Hot Document

The Emperors’ Club’s Front Company

Among the federal crimes Eliot Spitzer may have committed is a financial sleight of hand called “structuring.” Spitzer made incremental cash payments to Emperors’ Club VIP, bypassing an available PayPal option (“using Visa or MasterCard”; see Page 2). Consequently, the erstwhile New York governor may never have clapped eyes on the Web site for QAT Consulting, the shell company where all Emperors’ Club remittances ended up. Had Spitzer clicked through to QAT (below and on the following three pages), he surely would have noticed that the company specialized “in all legal ways in arranging suitable and lawful USA offshore structuring.” Given his crusading record as New York’s attorney general, Spitzer now may be even more dismayedto be linked publicly with a financial shell game than he is to be associated publicly with prostitution.
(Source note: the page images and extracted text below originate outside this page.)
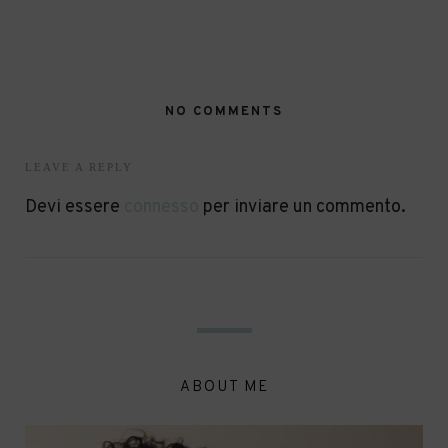
NO COMMENTS
LEAVE A REPLY
Devi essere
connesso
per inviare un commento.
ABOUT ME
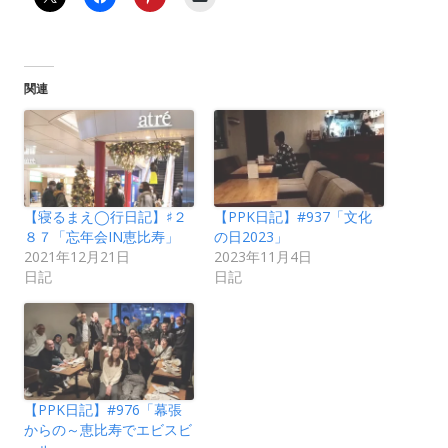
関連
【寝るまえ◯行日記】♯２
【PPK日記】#937「文化
８７「忘年会IN恵比寿」
の日2023」
2021年12月21日
2023年11月4日
日記
日記
【PPK日記】#976「幕張
からの～恵比寿でエビスビ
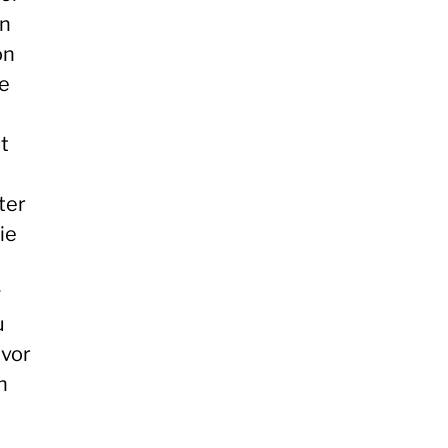
nn
on
e
t
ter
ie
g
u
 vor
n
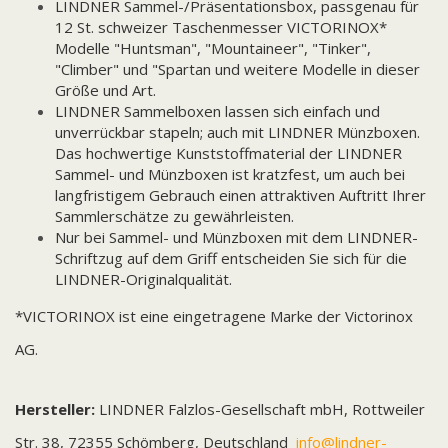
LINDNER Sammel-/Präsentationsbox, passgenau für
12 St. schweizer Taschenmesser VICTORINOX*
Modelle "Huntsman", "Mountaineer", "Tinker",
"Climber" und "Spartan und weitere Modelle in dieser
Größe und Art.
LINDNER Sammelboxen lassen sich einfach und
unverrückbar stapeln; auch mit LINDNER Münzboxen.
Das hochwertige Kunststoffmaterial der LINDNER
Sammel- und Münzboxen ist kratzfest, um auch bei
langfristigem Gebrauch einen attraktiven Auftritt Ihrer
Sammlerschätze zu gewährleisten.
Nur bei Sammel- und Münzboxen mit dem LINDNER-
Schriftzug auf dem Griff entscheiden Sie sich für die
LINDNER-Originalqualität.
*VICTORINOX ist eine eingetragene Marke der Victorinox
AG.
Hersteller:
LINDNER Falzlos-Gesellschaft mbH, Rottweiler
Str. 38, 72355 Schömberg,
Deutschland
info@lindner-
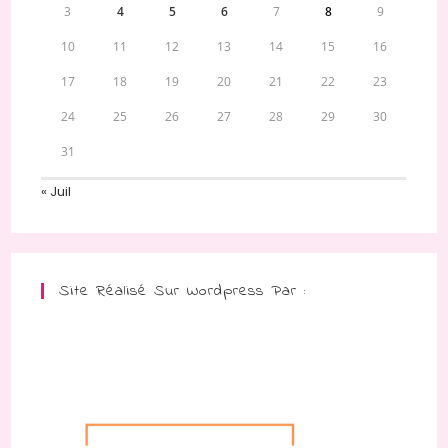
3
4
5
6
7
8
9
10
11
12
13
14
15
16
17
18
19
20
21
22
23
24
25
26
27
28
29
30
31
« Juil
Site Réalisé Sur Wordpress Par :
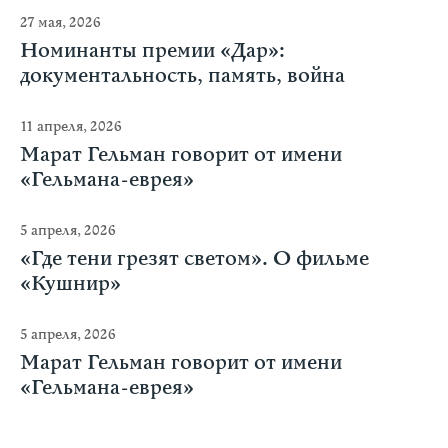
27 мая, 2026
Номинанты премии «Дар»:
документальность, память, война
11 апреля, 2026
Марат Гельман говорит от имени
«Гельмана-еврея»
5 апреля, 2026
«Где тени грезят светом». О фильме
«Кушнир»
5 апреля, 2026
Марат Гельман говорит от имени
«Гельмана-еврея»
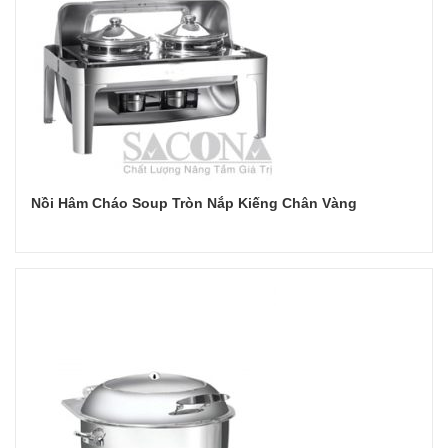
Nồi Hâm Cháo Soup Tròn Nắp Kiếng Chân Vàng
Đọc tiếp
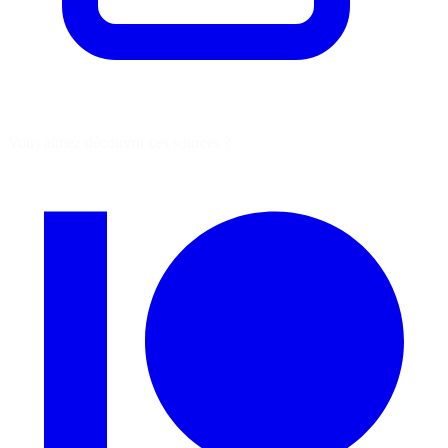
Vous aimez découvrir ces sources ?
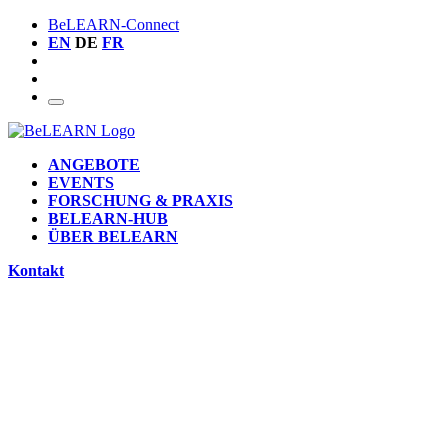
BeLEARN-Connect
EN
DE
FR
ANGEBOTE
EVENTS
FORSCHUNG & PRAXIS
BELEARN-HUB
ÜBER BELEARN
Kontakt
As “Client-9,” Spitzer paid $4,300 for his Valentine’s Eve tryst. Had he instead availed himself of QAT’s “marketing,” “design,” and “financial services,” he would have saved himself some money and might have experienced equal satisfaction. For example, had he procured “strategic planning” or “graphic design” (Page 3), he might have paid only “$600-$3000 depending on complicity [sic] of the project.”  If the former prosecutor had opted for “office design” assistance (Page 4), he’d have been able “to get exactly who you want” for the bargain price of only “$800-$1600.” No doubt some clients needed their strategies planned or their offices designed two or three times a week.